● Task goal: When the line with "camera: 35 degrees right, 0 degrees up" appears below, start repeating lines exactly, and keep going through the line with "(1071, 285) = (1222, 475): grey bowl -> none"; add nothing outside that span.

(Stored data)
'''
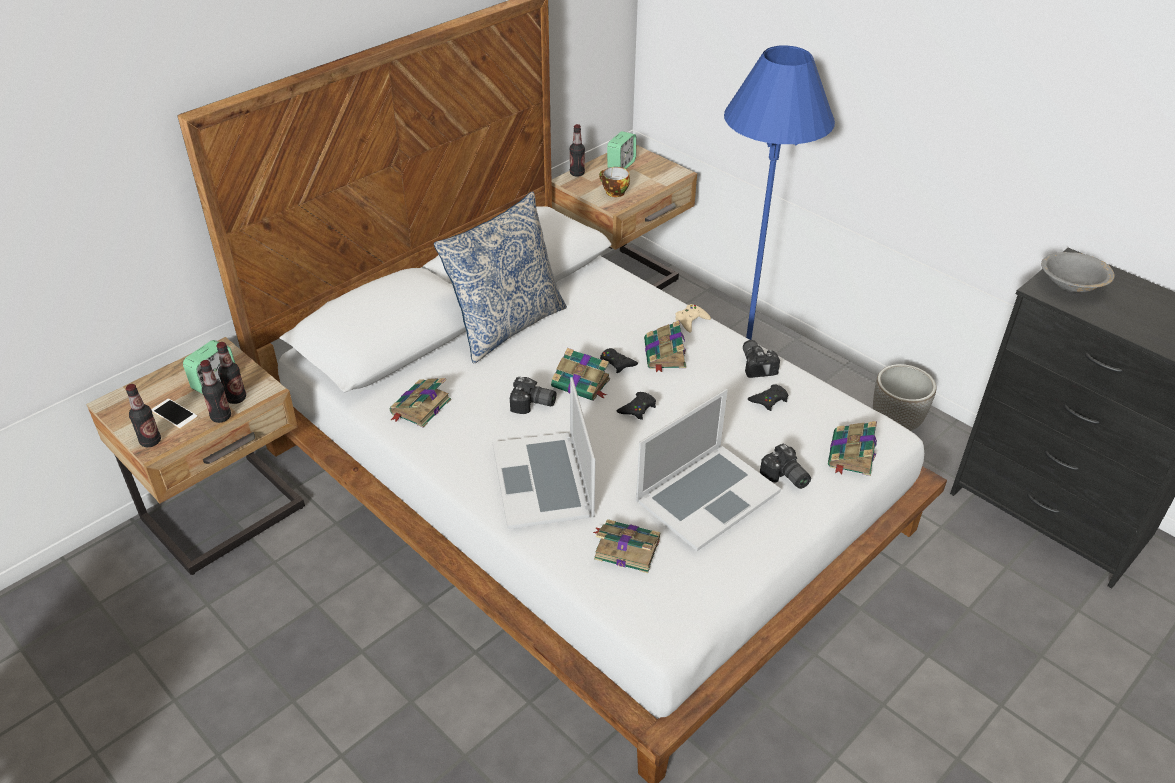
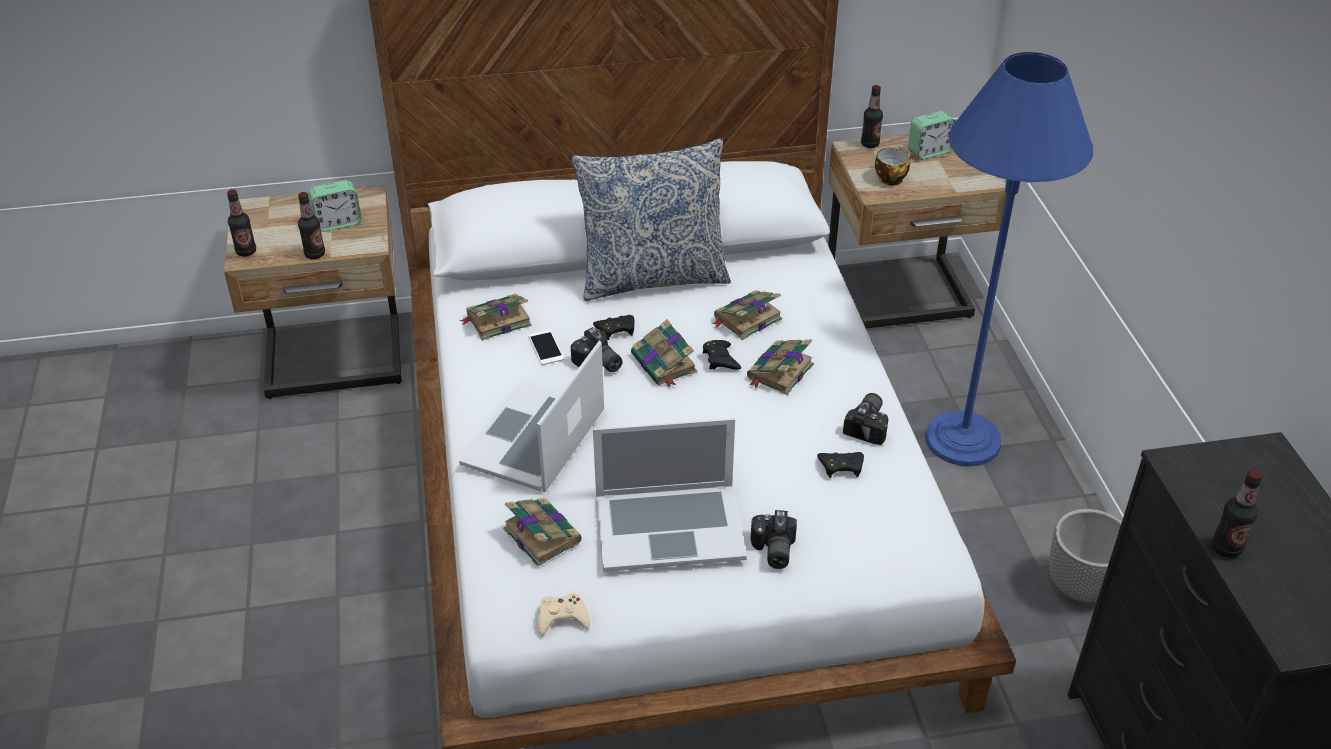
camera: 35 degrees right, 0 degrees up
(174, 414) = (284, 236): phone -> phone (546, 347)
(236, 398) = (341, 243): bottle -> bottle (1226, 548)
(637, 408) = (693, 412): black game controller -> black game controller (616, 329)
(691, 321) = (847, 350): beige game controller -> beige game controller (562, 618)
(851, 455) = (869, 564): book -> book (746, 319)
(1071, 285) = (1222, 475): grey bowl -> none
'''
'''
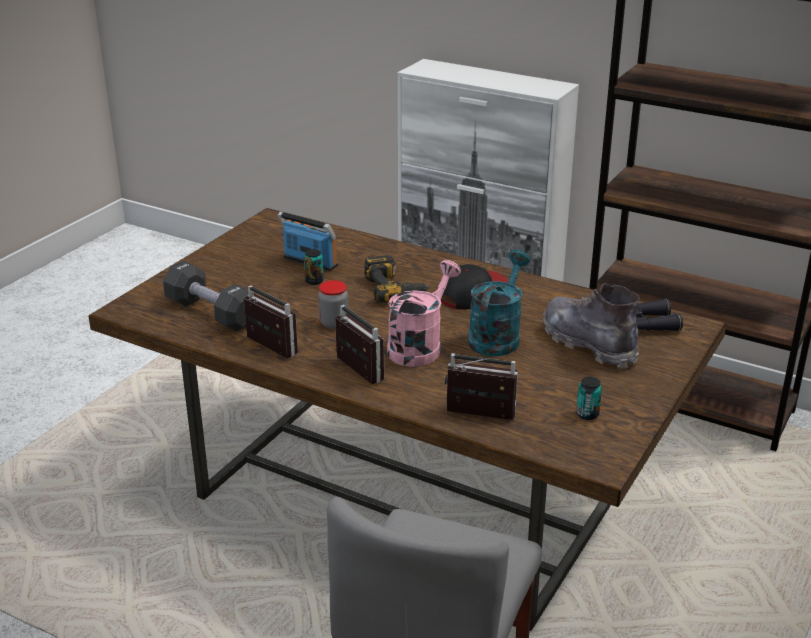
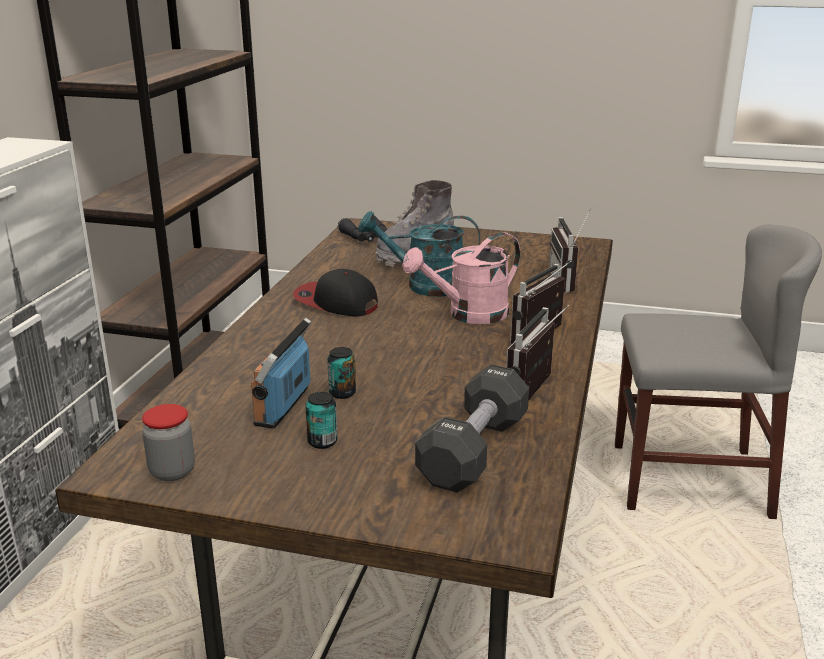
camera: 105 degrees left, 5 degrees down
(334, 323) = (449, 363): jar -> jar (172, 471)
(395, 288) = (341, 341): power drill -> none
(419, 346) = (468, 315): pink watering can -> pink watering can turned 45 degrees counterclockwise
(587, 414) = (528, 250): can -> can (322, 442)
'''
'''
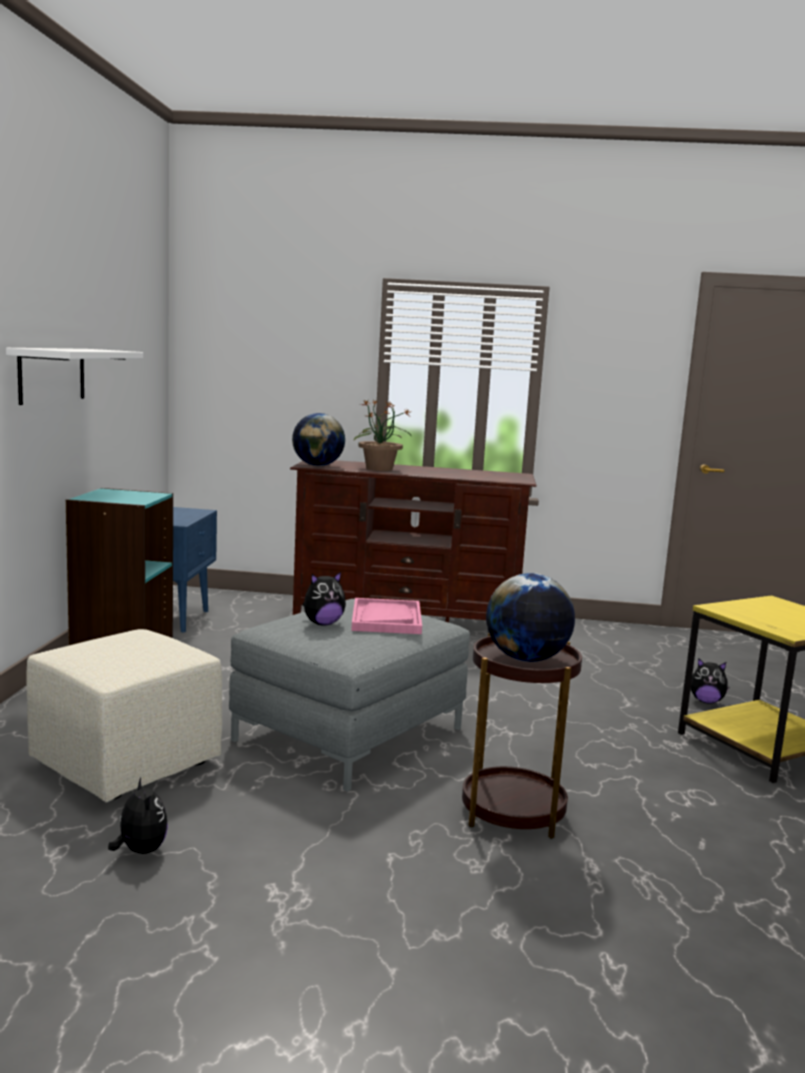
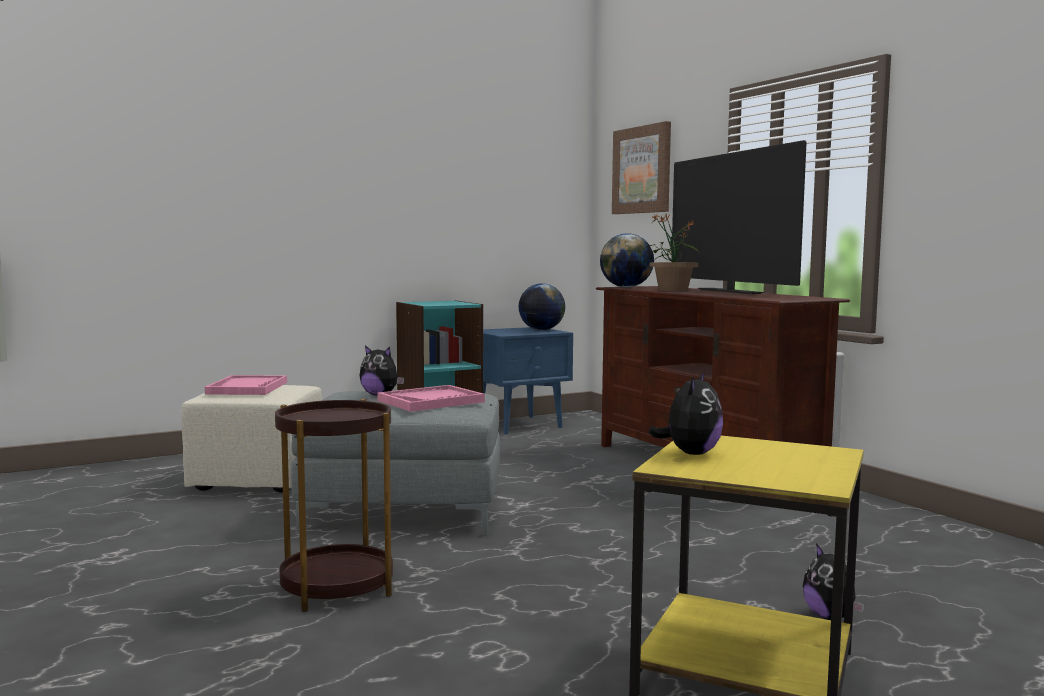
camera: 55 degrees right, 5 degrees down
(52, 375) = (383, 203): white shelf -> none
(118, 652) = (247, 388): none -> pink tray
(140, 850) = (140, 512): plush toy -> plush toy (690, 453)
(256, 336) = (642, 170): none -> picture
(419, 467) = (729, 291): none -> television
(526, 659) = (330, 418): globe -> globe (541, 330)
'''
● Solution:
camera: 35 degrees right, 0 degrees up
(174, 414) = (284, 236): phone -> phone (546, 347)
(236, 398) = (341, 243): bottle -> bottle (1226, 548)
(637, 408) = (693, 412): black game controller -> black game controller (616, 329)
(691, 321) = (847, 350): beige game controller -> beige game controller (562, 618)
(851, 455) = (869, 564): book -> book (746, 319)
(1071, 285) = (1222, 475): grey bowl -> none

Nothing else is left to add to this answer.